L'aspetto che mi sembra importante segnalare è che, a prescindere dalle valutazioni giuridiche (gli Studios sono proprietari delle loro opere e ne fanno ciò che vogliono), questo atteggiamento oggi nell'era del grassroots journalism, è davvero controproducente per un'azienda (piccola, media grande che sia).
Il no a Lasica fa il giro del mondo, i bloggers ne parlano e magari lanciano iniziative che amplificano ulteriormente la notizia, l'immagine delle Major viene - ulteriormente - compromessa.

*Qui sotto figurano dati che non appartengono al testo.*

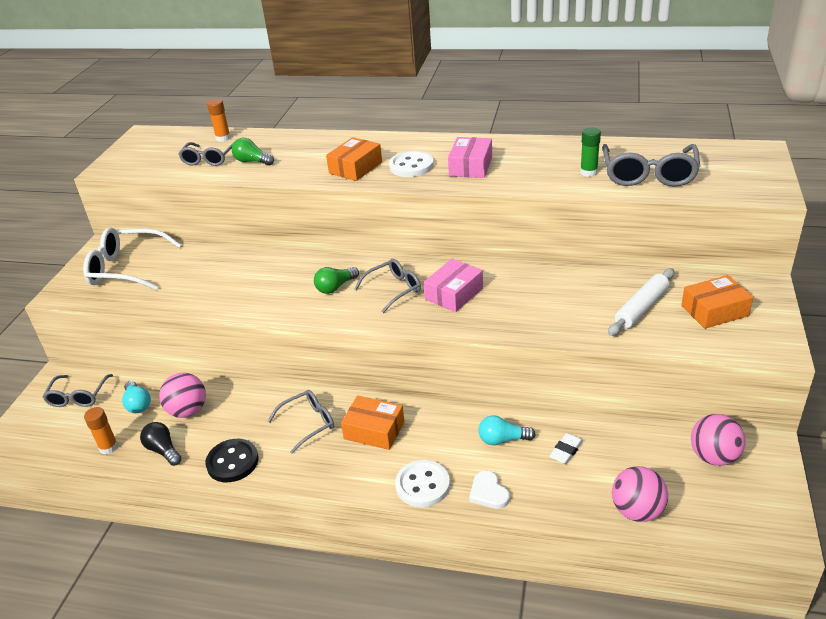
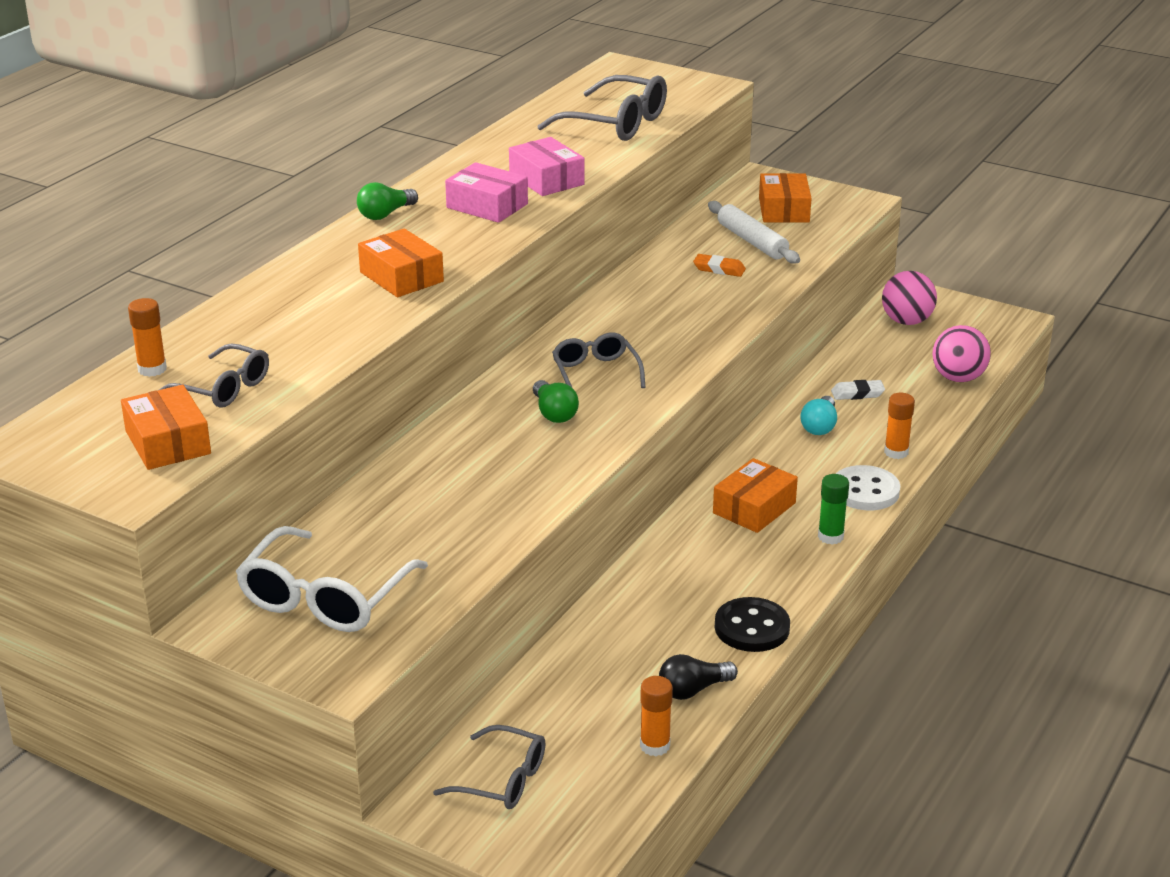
camera: 75 degrees left, 5 degrees down
turquoise light bulb [122,381,151,413] -> none
pink ball [159,373,206,418] -> none
green light bulb [232,138,274,166] -> green light bulb moved to [357,182,418,220]
grey glasses [268,390,334,454] -> none
white button [389,151,434,177] -> none
pink box [424,259,483,312] -> pink box moved to [509,137,585,196]
white heart [469,470,510,509] -> orange glue stick [884,393,915,459]
white eraser [549,433,583,464] -> white eraser turned 60 degrees counterclockwise [831,380,885,400]
green glue stick [580,128,601,177] -> green glue stick moved to [818,474,849,545]
none -> orange box [121,385,211,470]
none -> orange eraser [693,254,746,277]

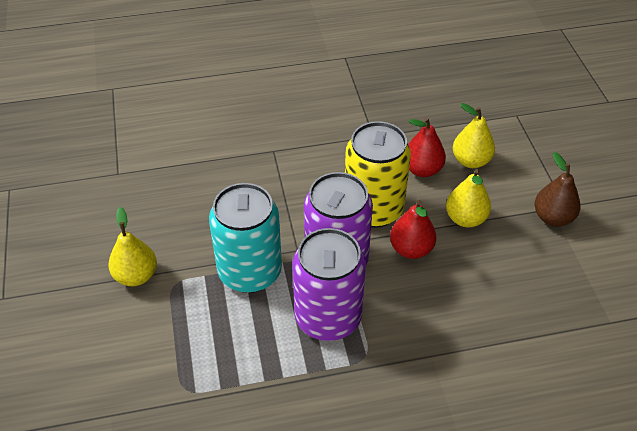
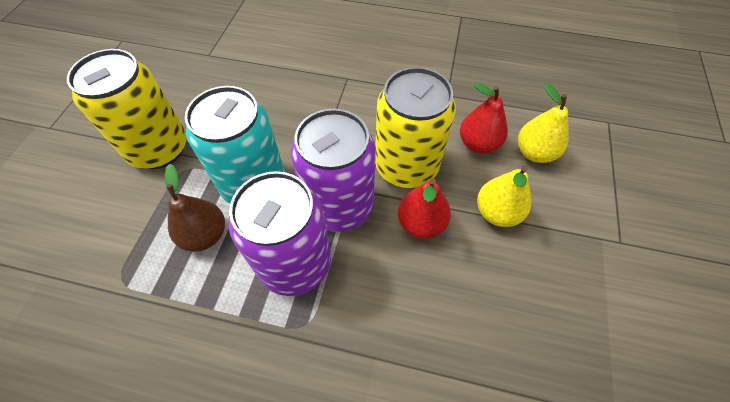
camera: 25 degrees right, 10 degrees up
yellow pear [108,207,157,286] -> yellow can [67,49,187,169]
brown pear [534,152,581,226] -> brown pear moved to [165,164,225,252]

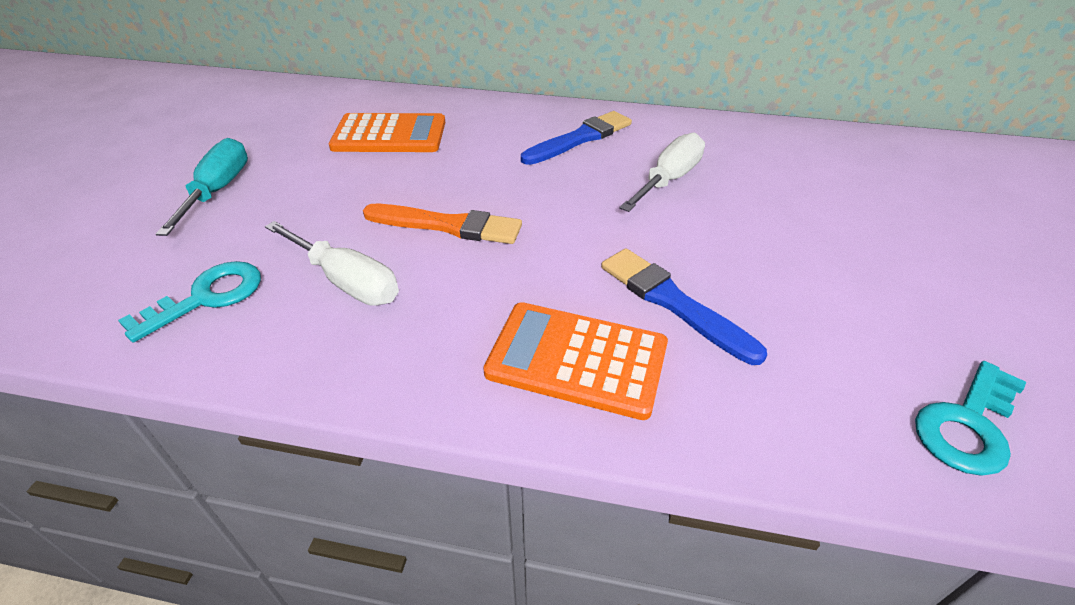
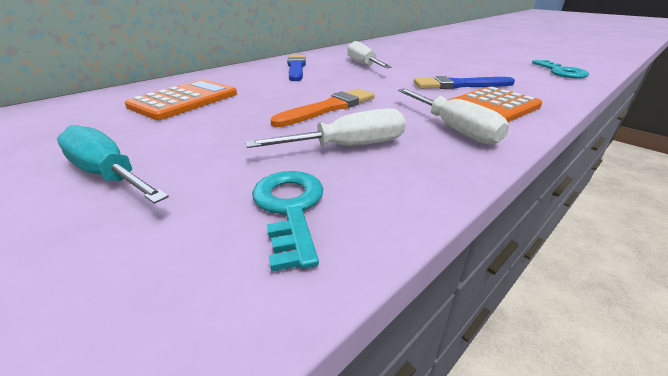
camera: 55 degrees left, 10 degrees down
none -> white screwdriver [398,88,509,145]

E' questo il risultato che si vuole ottenere?
L'immagine che si vuol dare?
E ancora: Internet oggi è blog, è social tagging/bookmark/networks/..., è un mondo di iniziative dal basso, è creative commons.
Dove si collocano e dove si vogliono collocare gli Studios in tutto questo?


Sono sempre più convinto che alle major (di qualsiasi settore) non frega quasi nulla del giudizio degli utenti.
Si guarda solo il bilancio, il mercato (ovvero la borsa) e si fa tanta pubblicità.
Tutto questo si traduce in arroganza e proibizionismo, prendendosela con singole persone fisiche.